Ingredients
Dough
- 25 frozen dinner rolls, thawed and risen
Frozen yeast rolls are commonly used in pizza bombs and pull-apart breads because they bake up soft and fluffy with minimal work.
Filling
- 1 jar pizza sauce, approximately 14 ounces
- 3 cups mini pepperoni slices, divided
- 8 ounces mozzarella cheese, cut into 25 cubes, divided
Stuffed pizza roll and pizza bomb recipes typically use jarred pizza sauce, pepperoni, and cubed mozzarella for easy, gooey centers.
Garlic-butter finish
- 1/4 cup unsalted butter, melted (1/2 stick)
- 1/4 teaspoon garlic salt
- 1/4 teaspoon Italian seasoning
- 1/4 cup grated Parmesan cheese
- Chopped fresh parsley, for garnish (optional)
Garlic butter with herbs and Parmesan is a standard finish for pull-apart garlic breads and pizza breads.
Step-by-step instructions
1. Thaw and proof the rolls
Allow the frozen dinner rolls to thaw and rise according to the package instructions. Most brands suggest either 3–5 hours at room temperature or an overnight rise in the refrigerator followed by time at room temperature until the rolls have doubled in size.
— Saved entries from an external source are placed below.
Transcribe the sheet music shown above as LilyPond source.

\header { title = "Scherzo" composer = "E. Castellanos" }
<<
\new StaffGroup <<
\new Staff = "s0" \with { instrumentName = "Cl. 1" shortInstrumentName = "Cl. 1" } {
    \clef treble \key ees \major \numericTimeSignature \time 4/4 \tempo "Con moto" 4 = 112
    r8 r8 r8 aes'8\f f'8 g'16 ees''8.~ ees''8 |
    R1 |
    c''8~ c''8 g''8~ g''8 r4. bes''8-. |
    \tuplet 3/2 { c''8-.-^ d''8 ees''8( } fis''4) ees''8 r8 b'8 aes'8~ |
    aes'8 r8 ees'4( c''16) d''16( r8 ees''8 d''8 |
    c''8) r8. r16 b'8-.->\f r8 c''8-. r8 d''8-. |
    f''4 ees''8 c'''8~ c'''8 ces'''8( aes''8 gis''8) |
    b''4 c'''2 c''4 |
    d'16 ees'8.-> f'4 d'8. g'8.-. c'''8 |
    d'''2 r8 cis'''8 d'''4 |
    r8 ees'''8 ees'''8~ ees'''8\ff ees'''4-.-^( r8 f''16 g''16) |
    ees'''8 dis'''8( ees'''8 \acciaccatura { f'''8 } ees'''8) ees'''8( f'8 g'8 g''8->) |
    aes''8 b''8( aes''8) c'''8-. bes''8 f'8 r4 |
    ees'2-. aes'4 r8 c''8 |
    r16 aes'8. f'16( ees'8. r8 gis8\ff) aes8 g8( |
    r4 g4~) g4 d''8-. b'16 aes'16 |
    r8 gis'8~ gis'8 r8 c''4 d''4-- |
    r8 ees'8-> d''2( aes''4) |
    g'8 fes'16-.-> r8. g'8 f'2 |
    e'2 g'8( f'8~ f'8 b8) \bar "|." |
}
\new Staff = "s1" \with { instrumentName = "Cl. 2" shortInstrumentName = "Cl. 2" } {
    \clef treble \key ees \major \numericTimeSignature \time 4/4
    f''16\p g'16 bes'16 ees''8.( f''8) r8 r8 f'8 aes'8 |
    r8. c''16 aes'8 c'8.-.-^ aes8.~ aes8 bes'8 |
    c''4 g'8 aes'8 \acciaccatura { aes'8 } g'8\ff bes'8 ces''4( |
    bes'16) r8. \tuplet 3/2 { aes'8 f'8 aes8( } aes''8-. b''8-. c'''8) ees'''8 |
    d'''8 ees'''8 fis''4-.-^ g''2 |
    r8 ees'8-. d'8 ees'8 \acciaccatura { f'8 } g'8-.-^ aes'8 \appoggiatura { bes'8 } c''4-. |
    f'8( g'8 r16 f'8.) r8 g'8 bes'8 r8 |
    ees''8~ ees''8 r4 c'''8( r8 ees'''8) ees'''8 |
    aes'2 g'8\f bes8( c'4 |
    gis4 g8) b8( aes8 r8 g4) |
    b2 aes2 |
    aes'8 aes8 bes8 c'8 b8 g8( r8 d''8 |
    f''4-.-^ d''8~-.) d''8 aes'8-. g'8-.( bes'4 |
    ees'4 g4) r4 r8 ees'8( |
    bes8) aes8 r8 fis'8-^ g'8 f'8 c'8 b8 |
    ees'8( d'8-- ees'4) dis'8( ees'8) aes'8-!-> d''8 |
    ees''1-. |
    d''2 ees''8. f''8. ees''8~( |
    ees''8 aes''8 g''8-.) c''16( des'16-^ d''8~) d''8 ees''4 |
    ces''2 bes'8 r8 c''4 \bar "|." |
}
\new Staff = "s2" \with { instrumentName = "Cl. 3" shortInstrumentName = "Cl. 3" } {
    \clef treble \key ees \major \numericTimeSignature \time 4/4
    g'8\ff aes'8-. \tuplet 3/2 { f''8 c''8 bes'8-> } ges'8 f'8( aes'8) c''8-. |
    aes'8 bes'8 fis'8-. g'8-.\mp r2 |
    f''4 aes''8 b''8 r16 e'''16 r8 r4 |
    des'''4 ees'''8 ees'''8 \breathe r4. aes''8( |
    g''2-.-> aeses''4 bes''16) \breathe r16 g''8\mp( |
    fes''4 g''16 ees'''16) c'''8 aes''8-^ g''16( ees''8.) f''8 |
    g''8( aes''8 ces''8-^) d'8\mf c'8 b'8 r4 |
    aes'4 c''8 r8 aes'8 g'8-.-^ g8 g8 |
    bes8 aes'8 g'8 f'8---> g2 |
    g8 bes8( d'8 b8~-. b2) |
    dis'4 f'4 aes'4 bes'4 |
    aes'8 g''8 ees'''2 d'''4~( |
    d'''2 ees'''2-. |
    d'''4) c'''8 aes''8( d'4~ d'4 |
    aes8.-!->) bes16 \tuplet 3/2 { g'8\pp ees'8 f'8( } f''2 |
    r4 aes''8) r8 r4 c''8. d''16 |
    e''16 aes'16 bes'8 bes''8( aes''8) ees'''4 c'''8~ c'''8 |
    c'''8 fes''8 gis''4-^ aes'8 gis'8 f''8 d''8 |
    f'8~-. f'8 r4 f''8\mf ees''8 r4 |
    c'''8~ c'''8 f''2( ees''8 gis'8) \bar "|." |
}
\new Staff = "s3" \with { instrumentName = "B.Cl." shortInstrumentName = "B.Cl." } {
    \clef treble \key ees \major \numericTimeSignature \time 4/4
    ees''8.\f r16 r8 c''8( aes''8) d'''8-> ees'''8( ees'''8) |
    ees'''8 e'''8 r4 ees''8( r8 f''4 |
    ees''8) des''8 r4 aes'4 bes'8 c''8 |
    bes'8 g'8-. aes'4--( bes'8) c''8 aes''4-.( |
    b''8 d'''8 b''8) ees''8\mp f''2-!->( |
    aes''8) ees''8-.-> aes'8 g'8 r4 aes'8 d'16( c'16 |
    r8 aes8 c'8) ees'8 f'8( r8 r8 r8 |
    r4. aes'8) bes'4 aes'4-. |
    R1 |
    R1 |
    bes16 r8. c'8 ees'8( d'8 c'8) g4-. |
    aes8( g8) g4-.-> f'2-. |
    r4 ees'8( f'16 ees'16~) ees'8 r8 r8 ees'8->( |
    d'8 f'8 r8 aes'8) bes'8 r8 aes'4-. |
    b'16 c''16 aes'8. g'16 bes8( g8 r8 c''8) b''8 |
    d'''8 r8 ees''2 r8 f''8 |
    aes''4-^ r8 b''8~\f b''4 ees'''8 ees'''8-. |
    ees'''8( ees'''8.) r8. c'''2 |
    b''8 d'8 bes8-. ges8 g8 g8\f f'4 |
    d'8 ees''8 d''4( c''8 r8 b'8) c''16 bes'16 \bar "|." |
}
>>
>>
Working with fully thawed and risen dough gives you enough stretch to flatten and fill each roll without tearing.
2. Preheat the oven and prep the pan
Preheat your oven to 375°F (190°C). Line a large baking sheet with parchment paper. Parchment helps prevent sticking and makes cleanup easier, which is frequently recommended for cheesy pull-apart breads.
3. Fill and shape the pizza bombs
Flatten each thawed roll into a small disc with your fingers or the palm of your hand. Place about 1 tablespoon of pizza sauce in the center, a few mini pepperoni slices, and one cube of mozzarella.
Gather the edges of the dough up and around the filling and pinch tightly to seal, forming a ball with the seam side down. Ensuring a good seal is a key tip in pizza bomb recipes to minimize cheese leakage. Repeat until all 25 rolls are filled.
4. Arrange into a wreath
On the prepared baking sheet, arrange the filled dough balls in a circle, seam side down, so they touch or nearly touch, forming a wreath shape. You can make a single ring or a slightly staggered double ring if your sheet is large enough.
Leaving minimal gaps helps the wreath bake into a cohesive pull-apart ring, similar to other pull-apart wreath breads.
5. Bake
Place the wreath in the preheated oven and bake for 30–34 minutes, or until the rolls are golden brown and fully baked through. Baking on a lower oven rack can help crisp the bottoms a bit more, a common tip for cheesy pull-apart breads.
If needed, loosely tent with foil near the end of baking if the tops are browning too quickly before the centers are done.
6. Make and brush the garlic butter
While the rolls are baking or right after they come out, combine the melted butter, garlic salt, Italian seasoning, and grated Parmesan cheese in a small bowl.
As soon as the wreath comes out of the oven, brush the hot rolls generously with the garlic-Parmesan butter mixture, letting it soak into the crevices like in garlic pull-apart bread recipes. Sprinkle with chopped fresh parsley if desired for color.
7. Serve
Serve the Pizza Bomb Wreath warm, with additional pizza sauce in a bowl in the center or on the side for dipping. It’s designed to be pulled apart with hands, similar to other pull-apart pizza breads and cheese bomb wreaths.